Obama is riding an advantage in national opinion polls and in several states that hold the key to the election. He has built a 4-point lead over McCain in a Reuters/C-SPAN/Zogby poll released on Thursday.

Trying to turn the tide with less than four weeks to go to the November 4 vote, McCain went on the attack at a joint rally with his vice presidential running mate, Sarah Palin, as well as in a new Web video ad.

At the same time, McCain came face-to-face with a growing, almost palpable sense of frustration among the Republican faithful about his faltering campaign and the looming prospects of an Obama victory.

McCain's goal was to tie Obama to William Ayers, a founding member of the Weather Underground, a radical left-wing anti-Vietnam War group that bombed the US Capitol in 1971 and the Pentagon in 1972. Ayers spent 10 years as a fugitive and his wife, Bernardine Dohrn, spent time on the FBI's Most Wanted list.

Obama has called Ayers, now a professor of education at a university in Chicago, "a guy in my neighborhood" and said he and Ayers are not close. McCain is trying to score "cheap political points" by bringing up Ayers, Obama told ABC News on Wednesday.
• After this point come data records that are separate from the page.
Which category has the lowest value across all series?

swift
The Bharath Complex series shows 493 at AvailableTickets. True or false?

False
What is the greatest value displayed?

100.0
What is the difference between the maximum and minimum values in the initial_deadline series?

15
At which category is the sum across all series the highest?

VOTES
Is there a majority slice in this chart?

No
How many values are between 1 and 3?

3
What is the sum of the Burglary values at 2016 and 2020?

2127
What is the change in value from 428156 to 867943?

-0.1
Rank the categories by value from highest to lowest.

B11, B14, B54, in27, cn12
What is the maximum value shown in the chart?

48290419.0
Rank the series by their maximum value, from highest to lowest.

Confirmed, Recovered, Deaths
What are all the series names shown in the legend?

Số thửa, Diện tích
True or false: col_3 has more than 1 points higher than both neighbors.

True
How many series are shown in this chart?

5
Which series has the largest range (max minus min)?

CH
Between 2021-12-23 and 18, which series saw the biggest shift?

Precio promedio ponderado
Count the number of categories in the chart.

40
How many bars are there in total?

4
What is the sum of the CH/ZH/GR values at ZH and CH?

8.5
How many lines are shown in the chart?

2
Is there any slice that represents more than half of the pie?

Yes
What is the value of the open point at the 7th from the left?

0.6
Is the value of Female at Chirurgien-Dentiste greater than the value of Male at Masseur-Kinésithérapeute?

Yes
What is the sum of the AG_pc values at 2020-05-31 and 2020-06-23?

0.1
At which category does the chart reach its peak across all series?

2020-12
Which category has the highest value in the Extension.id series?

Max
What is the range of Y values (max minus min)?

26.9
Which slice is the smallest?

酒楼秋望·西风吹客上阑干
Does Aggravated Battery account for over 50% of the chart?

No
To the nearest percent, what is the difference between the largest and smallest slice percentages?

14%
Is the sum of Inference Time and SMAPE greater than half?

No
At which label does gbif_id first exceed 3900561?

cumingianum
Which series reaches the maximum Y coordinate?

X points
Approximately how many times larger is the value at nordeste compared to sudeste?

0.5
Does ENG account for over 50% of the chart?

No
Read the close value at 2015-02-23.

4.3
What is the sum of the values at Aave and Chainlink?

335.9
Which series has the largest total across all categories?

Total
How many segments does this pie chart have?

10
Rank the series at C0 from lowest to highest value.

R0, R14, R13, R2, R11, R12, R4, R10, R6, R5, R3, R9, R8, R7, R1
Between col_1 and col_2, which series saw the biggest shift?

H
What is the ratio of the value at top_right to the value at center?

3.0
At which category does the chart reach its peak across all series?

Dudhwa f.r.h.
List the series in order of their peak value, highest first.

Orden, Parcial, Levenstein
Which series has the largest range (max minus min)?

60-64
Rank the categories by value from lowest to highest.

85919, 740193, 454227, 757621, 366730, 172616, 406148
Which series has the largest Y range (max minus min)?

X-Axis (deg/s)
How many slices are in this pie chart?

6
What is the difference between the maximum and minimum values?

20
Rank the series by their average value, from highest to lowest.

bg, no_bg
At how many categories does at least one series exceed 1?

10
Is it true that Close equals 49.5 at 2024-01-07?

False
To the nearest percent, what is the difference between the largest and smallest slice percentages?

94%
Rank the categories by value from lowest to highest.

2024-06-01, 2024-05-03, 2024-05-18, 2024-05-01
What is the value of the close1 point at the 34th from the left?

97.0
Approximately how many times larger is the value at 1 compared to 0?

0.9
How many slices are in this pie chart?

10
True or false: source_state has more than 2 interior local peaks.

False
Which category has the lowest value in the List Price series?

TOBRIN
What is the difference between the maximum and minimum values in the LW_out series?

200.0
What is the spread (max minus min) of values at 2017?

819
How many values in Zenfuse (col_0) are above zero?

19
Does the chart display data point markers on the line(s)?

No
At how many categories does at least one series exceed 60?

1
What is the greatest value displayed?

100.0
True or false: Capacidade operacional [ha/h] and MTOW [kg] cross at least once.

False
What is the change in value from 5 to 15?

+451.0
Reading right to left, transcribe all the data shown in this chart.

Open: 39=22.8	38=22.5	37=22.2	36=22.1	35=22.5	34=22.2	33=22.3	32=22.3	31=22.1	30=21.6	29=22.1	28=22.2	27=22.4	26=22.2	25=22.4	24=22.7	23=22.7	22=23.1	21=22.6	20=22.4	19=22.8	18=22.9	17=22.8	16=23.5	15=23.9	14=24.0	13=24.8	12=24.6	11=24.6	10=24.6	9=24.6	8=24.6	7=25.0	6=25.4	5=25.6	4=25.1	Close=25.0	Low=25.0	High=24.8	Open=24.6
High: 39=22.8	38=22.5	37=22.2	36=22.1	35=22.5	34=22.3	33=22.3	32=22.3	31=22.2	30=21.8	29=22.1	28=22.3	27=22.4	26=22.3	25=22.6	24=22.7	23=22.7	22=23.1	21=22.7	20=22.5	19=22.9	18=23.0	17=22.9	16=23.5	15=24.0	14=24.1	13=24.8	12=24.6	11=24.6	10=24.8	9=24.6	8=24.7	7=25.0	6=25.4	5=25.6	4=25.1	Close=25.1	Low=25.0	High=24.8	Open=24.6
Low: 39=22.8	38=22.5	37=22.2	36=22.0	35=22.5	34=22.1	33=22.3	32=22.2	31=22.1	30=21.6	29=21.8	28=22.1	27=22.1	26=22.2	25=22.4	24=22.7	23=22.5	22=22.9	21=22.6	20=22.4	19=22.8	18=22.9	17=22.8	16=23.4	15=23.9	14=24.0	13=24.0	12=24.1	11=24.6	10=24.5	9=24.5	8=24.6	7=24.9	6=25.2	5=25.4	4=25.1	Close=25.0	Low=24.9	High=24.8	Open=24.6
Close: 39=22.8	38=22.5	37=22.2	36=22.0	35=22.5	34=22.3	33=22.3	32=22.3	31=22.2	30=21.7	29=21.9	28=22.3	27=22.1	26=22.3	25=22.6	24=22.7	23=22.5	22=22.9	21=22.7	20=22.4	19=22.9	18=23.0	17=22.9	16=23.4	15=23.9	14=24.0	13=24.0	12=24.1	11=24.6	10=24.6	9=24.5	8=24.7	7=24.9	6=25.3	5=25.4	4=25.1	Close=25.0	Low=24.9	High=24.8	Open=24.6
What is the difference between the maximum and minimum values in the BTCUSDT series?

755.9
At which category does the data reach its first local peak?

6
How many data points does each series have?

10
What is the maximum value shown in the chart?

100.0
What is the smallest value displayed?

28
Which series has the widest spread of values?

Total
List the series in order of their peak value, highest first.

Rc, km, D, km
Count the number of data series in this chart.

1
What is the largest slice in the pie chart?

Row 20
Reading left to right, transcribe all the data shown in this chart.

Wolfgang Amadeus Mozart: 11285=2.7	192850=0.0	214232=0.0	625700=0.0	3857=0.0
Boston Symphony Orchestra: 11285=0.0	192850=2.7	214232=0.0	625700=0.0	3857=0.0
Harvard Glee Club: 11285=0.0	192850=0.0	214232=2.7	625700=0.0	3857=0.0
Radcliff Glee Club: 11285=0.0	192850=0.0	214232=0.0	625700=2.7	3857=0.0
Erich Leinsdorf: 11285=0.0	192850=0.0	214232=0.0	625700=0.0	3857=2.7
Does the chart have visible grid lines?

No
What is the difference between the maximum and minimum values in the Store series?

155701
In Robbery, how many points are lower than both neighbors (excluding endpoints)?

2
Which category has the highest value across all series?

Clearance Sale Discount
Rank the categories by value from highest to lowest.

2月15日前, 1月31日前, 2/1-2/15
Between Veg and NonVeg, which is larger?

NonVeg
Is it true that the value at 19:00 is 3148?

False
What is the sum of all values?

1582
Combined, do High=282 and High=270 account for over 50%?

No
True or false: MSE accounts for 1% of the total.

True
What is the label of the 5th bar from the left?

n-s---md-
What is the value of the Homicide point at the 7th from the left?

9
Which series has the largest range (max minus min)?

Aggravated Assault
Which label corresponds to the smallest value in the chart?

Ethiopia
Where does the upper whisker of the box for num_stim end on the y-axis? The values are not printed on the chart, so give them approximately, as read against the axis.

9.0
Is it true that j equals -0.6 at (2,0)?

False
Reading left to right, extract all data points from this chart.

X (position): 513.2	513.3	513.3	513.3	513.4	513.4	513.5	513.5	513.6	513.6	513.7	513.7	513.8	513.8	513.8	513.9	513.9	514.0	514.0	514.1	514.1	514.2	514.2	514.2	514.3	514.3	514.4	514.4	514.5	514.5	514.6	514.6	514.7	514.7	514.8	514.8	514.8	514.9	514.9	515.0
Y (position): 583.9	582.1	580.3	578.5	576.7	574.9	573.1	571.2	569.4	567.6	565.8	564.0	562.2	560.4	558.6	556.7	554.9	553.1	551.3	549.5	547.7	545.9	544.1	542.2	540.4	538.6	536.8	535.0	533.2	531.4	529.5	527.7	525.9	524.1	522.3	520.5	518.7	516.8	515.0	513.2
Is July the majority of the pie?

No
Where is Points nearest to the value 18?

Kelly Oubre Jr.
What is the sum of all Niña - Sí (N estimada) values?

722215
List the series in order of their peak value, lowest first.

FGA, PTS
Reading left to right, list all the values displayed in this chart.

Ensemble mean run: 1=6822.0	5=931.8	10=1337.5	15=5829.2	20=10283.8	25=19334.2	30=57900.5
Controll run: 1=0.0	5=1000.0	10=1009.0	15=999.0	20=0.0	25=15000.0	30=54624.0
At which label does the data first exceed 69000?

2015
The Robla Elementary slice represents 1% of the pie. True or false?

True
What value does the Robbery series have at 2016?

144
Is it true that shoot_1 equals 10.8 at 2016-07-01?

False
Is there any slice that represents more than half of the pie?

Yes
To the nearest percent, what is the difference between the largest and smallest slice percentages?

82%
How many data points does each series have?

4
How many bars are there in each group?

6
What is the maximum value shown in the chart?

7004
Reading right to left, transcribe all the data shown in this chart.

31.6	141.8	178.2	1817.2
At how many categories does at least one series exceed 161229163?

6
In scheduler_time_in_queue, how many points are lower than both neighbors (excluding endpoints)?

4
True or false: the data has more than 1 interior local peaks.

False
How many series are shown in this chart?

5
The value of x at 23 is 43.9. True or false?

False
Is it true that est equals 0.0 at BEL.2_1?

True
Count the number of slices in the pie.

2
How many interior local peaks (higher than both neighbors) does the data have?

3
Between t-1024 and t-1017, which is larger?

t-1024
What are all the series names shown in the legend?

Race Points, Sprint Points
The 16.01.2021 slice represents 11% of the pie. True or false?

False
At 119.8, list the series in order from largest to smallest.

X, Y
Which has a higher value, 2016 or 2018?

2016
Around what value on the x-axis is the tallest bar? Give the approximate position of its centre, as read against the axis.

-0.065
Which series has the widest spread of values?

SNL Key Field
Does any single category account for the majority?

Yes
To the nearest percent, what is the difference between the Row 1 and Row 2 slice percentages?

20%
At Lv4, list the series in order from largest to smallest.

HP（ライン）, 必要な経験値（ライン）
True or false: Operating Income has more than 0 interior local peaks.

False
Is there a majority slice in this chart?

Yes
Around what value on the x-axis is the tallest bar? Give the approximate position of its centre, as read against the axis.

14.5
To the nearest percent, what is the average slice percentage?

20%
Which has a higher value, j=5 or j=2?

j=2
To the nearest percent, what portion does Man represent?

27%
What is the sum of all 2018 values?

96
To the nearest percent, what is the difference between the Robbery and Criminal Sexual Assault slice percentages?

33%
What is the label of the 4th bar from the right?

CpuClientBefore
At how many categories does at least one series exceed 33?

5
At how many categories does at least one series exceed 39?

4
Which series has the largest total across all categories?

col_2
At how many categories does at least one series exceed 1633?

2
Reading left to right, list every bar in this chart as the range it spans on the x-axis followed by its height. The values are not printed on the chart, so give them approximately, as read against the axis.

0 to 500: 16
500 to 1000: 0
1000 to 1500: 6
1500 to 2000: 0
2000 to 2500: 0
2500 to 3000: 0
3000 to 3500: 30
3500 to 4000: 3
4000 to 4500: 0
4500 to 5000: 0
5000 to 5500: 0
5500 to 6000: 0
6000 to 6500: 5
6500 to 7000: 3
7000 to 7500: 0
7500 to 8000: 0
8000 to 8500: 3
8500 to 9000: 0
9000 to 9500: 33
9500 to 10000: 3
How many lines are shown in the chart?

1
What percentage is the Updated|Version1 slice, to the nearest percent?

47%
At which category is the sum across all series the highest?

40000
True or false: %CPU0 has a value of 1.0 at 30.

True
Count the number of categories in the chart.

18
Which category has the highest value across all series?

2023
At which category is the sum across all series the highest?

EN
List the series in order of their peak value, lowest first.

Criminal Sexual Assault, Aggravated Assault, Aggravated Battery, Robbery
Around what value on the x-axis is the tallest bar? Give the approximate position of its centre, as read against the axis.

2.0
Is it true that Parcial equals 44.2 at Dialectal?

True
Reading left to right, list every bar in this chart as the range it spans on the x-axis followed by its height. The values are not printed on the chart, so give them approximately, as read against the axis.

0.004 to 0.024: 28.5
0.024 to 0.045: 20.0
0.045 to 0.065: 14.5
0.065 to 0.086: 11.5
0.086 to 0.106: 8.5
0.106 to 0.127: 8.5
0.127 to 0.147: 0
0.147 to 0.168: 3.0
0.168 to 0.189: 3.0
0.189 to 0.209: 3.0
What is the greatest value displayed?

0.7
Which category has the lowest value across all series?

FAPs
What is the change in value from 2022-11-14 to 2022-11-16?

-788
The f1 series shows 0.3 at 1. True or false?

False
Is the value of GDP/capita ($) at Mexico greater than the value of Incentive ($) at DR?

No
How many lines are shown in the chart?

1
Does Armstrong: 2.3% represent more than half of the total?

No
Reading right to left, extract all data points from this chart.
Ayers hosted a meeting at his house 13 years ago to introduce Obama to neighbors during Obama's first run for a seat in the Illinois Senate. They also served on a non-profit anti-poverty board together.

"We don't care about an old washed-up terrorist and his wife..." McCain told an angry, raucous crowd of supporters at a sports complex near Milwaukee.

"That's not the point here. The point is Sen. Obama said he was just a guy in the neighborhood. We know that's not true. We need to know the full extent of the relationship because of whether Sen. Obama is telling the truth to the American people or not."

A Web video ad released by the McCain campaign showed pictures of Obama and Ayers and said Obama has not told the truth about the extent of his ties with Ayers.

"Americans say, 'Where's the truth, Barack?' Barack Obama. Too risky for America."

'Detestable and deplorable'

Obama spokesman Bill Burton told the Fox News Channel that Obama did not know about Ayers' past when he went to his house and that the candidate found Ayers' radical activities "detestable and deplorable."

"You know, I can talk about it 'til I'm blue in the face, but it doesn't help American voters and American taxpayers understand what's really going on in this race, which is that John McCain, as his campaign has said over and over again, does not want to talk about the economy, because if they do, they lose," Burton said.